━━━━━ GIVEN PASSAGE ━━━━━

Du Bois Review: Social Science Research on Race



John T. Josta1 c1, Tessa V. Westa2 and Samuel D. Goslinga3

a1 Department of Psychology, New York University

a2 Department of Psychology, New York University

a3 Department of Psychology, University of Texas at Austin


We conducted a longitudinal study involving 734 college students over a three-month period that included the 2008 U.S. presidential election. The study investigated factors such as respondents' personality characteristics and ideological proclivities in predicting perceptions of the major candidates and both stability and change in voting preferences for Barack Obama and John McCain. Previous research on personality and political orientation suggests that Openness to New Experiences is positively associated with liberal political preferences, whereas Conscientiousness is positively associated with conservative preferences; we replicated these results in the context of the current study. Several ideological factors also predicted conversion to Obama's candidacy. These included respondents' degree of self-reported liberalism, perceptions of their parents as liberal (versus conservative), and lower scores on measures of authoritarianism and political system justification (i.e., support for the prevailing system of electoral politics and government). The effects of Openness and Conscientiousness on candidate preferences were statistically mediated by ideological variables, providing further evidence that general predispositions exist that link personality and political orientation, and these are likely to play a significant role in electoral politics. Implications for the integration of “top-down” (institutional) and “bottom-up” (psychological) approaches to the study of political behavior are discussed.


  • Personality;
  • Ideology;
  • Authoritarianism;
  • System Justification;
  • Political Behavior


c1 Professor John T. Jost, Department of Psychology, New York University, 6 Washington Place, 5th Floor, New York, NY 10003. E-mail: john.jost@nyu.edu

John T. Jost is Professor of Social Psychology at New York University, where he has taught since 2003. He has also served on the faculties of the University of California at Santa Barbara and Stanford University. His research focuses on stereotyping, prejudice, social justice, political ideology, and system justification theory. He has published over seventy scientific articles and book chapters and has coedited four books, including Social and Psychological Bases of Ideology and System Justification (2009). He has received many professional awards and honors, including the Erik Erikson Award for Early Career Research Achievement in Political Psychology, the International Society for Self & Identity Early Career Award, the Society for Personality and Social Psychology Theoretical Innovation Prize, the Gordon Allport Intergroup Relations Prize (three times), and the Morton Deutsch Award for Distinguished Scholarly and Practical Contributions to Social Justice. His research has been covered widely in the media, including ABC News Nightline, Newsweek, Scientific American, Psychology Today, Rolling Stone, Mother Jones, and numerous national and international newspapers.

━━━━━

◆ COMPLETE THE FOLLOWING ◆
(1) Using the article page, decide whether each statement below is accurate. Answer yes or no for each, and quote the words from the article page that settle it.
(a) The study followed 734 college students over a six-month period.
(b) Conscientiousness was found to be positively associated with conservative preferences.
(c) John T. Jost has taught at New York University since 2003.
(2) Answer these questions from the article page:
(a) Whose candidacies were the voting preferences in the study about?
(b) At which university is Samuel D. Gosling's department?
(c) How many times did Jost receive the Gordon Allport Intergroup Relations Prize?

━━━━━ DATASET CONTENT ━━━━━

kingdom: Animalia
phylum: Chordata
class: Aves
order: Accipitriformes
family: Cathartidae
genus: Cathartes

━━━━━

◆ ANSWERS FOR THIS EXERCISE ◆
(1)
(a) No: "over a three-month period"
(b) Yes: "Conscientiousness is positively associated with conservative preferences"
(c) Yes: "where he has taught since 2003"

(2)
(a) Barack Obama and John McCain
(b) The University of Texas at Austin
(c) Three times